In a workshop in the University of Kentucky College of Design, you'll find one researcher meticulously crafting. It's part of her process: thinking through making.
Hannah Dewhirst is a designer, co-founder of SUBSTUDIO and an assistant professor in the School of Interiors in the College of Design. She is an advocate of creative scholarship with her students and emphasizes learning through creating.
"For my own work, I'll typically find a tool that I'm interested in — a type of material, a laser cutter, a CNC router or a tufting gun — and then use that tool to create a large array of different outputs," said Dewhirst.
The designer's research interests revolve around creating experiential, immersive and sensorial environments. To accomplish that, Dewhirst often isolates elements like water, light or color in her designs and manipulates them in interesting ways.
"The goal is to reach at these things that feel impossible spatially: to try to get the body outside of its normal environment and into one that allows you to become more introspective or maybe slightly more directionalized toward a specific environmental factor," said Dewhirst.
One of those environments Dewhirst built was a sensory deprivation water tank with 1,200 pounds of Epsom salt in it, so the person inside floats. The designer could then isolate or spotlight certain elements to study and develop new experiences.
"It's a rich and challenging thing to balance this type of research; to figure out your own relationship to a sensory experience versus somebody else's."
Lately, Dewhirst has been working with softer materials and soft goods which caught the eye of commercial clients like fashion companies Burberry and Bottega Veneta. Her work through SUBSTUDIO, a practice with assistant professor Ingrid Schmidt, has lived in retail spaces for the companies. You can see examples of that work in the photo slideshow above.

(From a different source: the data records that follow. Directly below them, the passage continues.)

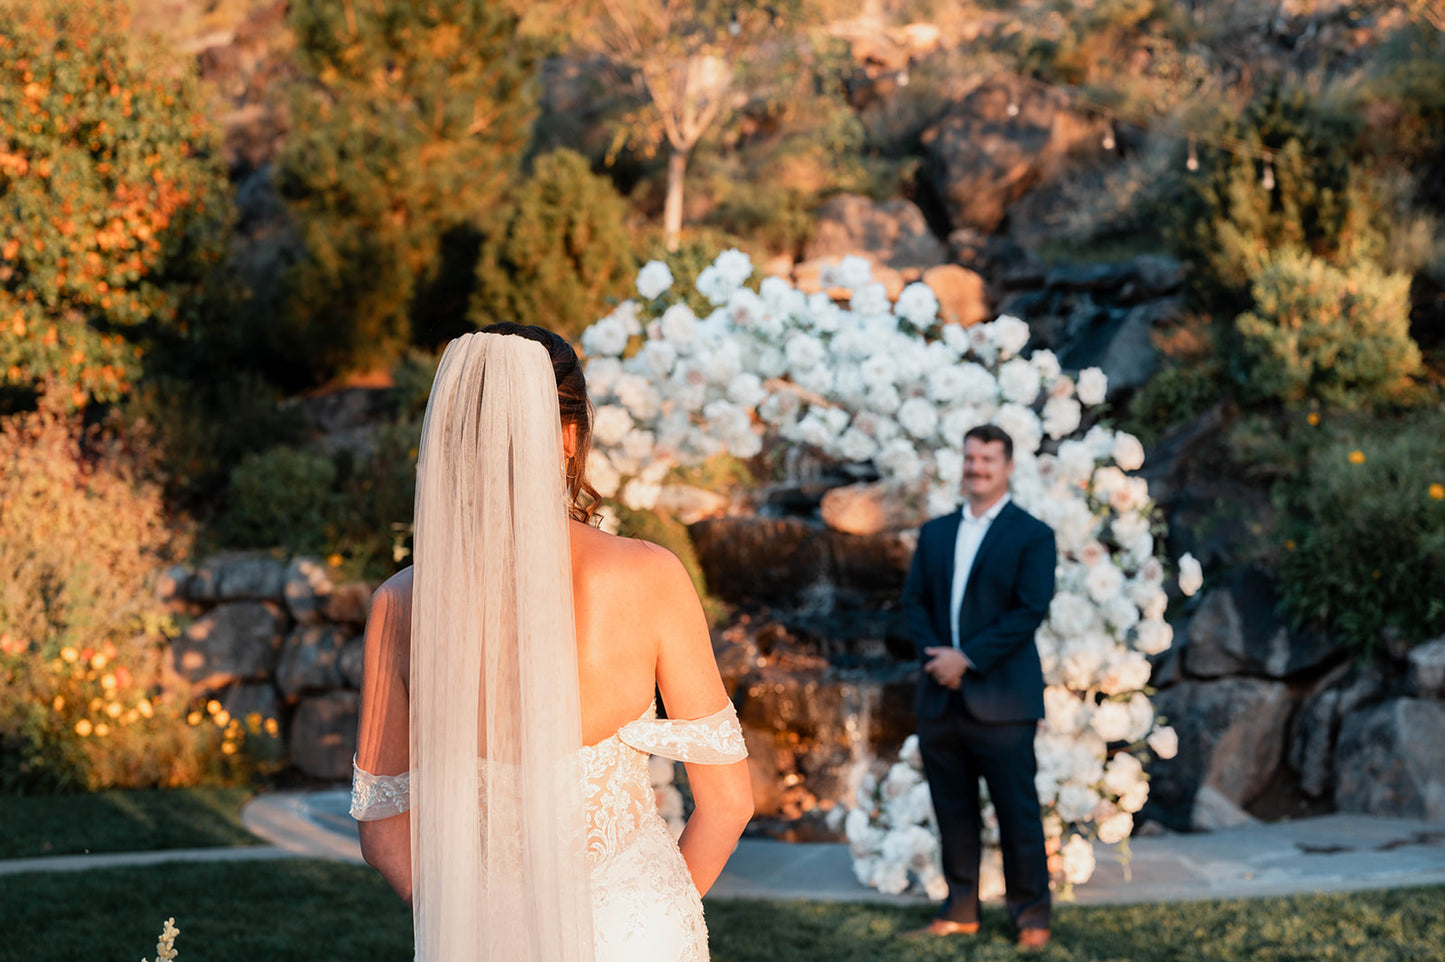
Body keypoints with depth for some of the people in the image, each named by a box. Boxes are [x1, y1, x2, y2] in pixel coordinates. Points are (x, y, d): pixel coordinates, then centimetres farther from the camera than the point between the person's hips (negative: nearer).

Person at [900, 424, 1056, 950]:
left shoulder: (1032, 536, -2)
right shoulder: (935, 533, 14)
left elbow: (1029, 612, -11)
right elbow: (914, 600, 11)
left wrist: (967, 659, -16)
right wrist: (934, 654, -8)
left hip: (1001, 701, -5)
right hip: (940, 698, 5)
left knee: (1017, 813, -1)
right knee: (953, 810, 10)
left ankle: (1031, 915, 9)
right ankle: (960, 909, 20)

The initial stage of that product started with Dewhirst using the rug tufting practice to make a connection between handcraft and tools of digital fabrication. First working with a hand punch needle, Dewhirst graduated to an automated tufting gun and then to robotic tufting at a much larger scale.
"There was just so much embedded knowledge that I had because I had worked with the materials in my studio so much. Had I jumped to large-scale production I would've lost that," she said. "There's a process of really developing an intimate knowledge of a material by working with it for a long time and iterating and fine-tuning that thing so that it is giving me something experientially."
It's a similar process she teaches her students.
"The 'thinking through making' research methodology is relevant to my own teaching pedagogy," said Dewhirst, who teaches undergraduate and graduate design students. "Students using tools of digital fabrication, tools of handcraft and actually researching through the process of making rich and very experiential spaces is very much linked to my own research practice and how I make space, too."
Dewhirst's background is in architecture, earning her master's degree from Cranbrook Academy of Art in Bloomfield Hills, Michigan. Her decision to shift into interiors was deliberate because of the direct relationship with material manipulation and the ability to experiment with materials and experience of space.
"Interiors is inherently a very female-centric field in comparison to architecture. There are more women who exist in this field," said Dewhirst. "It has been very empowering to work with materials and tools in this context because I feel like historically, the manipulation of these materials within the context of interior design has often taken a secondary role to the more historically respected, male-dominated field of architecture. There is a lot to unpack there."
The designer is not intimidated by tools, but instead is excited to master them and share that knowledge with others. "That's something I've been highly focused on — introducing these ideas to women and students who typically may not feel they have ownership over a shop environment and encouraging them to work with their hands, work with tools and not feel intimidated by a shop. It's empowering to be here in a female-centric field and flipping the books a little bit in terms of who gets to use what tools," said Dewhirst.
The collaboration with Schmidt through SUBSTUDIO affords Dewhirst opportunities to make space for women who make things in the field of design.
"I think just by the pure nature of us teaching and practicing in the world, we keep trying to make a larger space for those who come after us," said Dewhirst. "It's amazing to see students now that I've taught for four years working with their hands in the same way and feeling empowered by the process of working with these tools."
Dewhirst credits that lesson in autonomy in learning and career choices to two key mentors: Bill Massie, now an associate professor in the College of Design who was previously at Cranbrook, and Heather McGill, the head of the sculpture department at Cranbrook.
"Those two are really intelligent makers and crafters and builders and architects," said Dewhirst. "They taught me how to be the maker of my own career.
"It's something I work to be intentional about with my students now, to help them find the motivation within themselves. That's what lets you practice for life and not hunt for a job just to work. I feel like finding some sort of passion within the field is important and has been important to me as well."
Equally important to Dewhirst is the art of regular practice. "Make something every day and develop a depth of knowledge about the thing that you're working with," she said. "Try to not be predictive about how things should be or could be, but really do the work to get there and learning through the act of making."
Dewhirst's advice for both students and future women in research is to combine passion with practice.
"Unless you start, you'll never get there," she said. "You'll be too hesitant or afraid that something will be wrong. But of course, it will be wrong. You just have to continue to work with it until it's fine-tuned and it's right, or it feels more right than it did at the beginning. Only through that practice of iteration, I think, do you realize what works for you and what doesn't."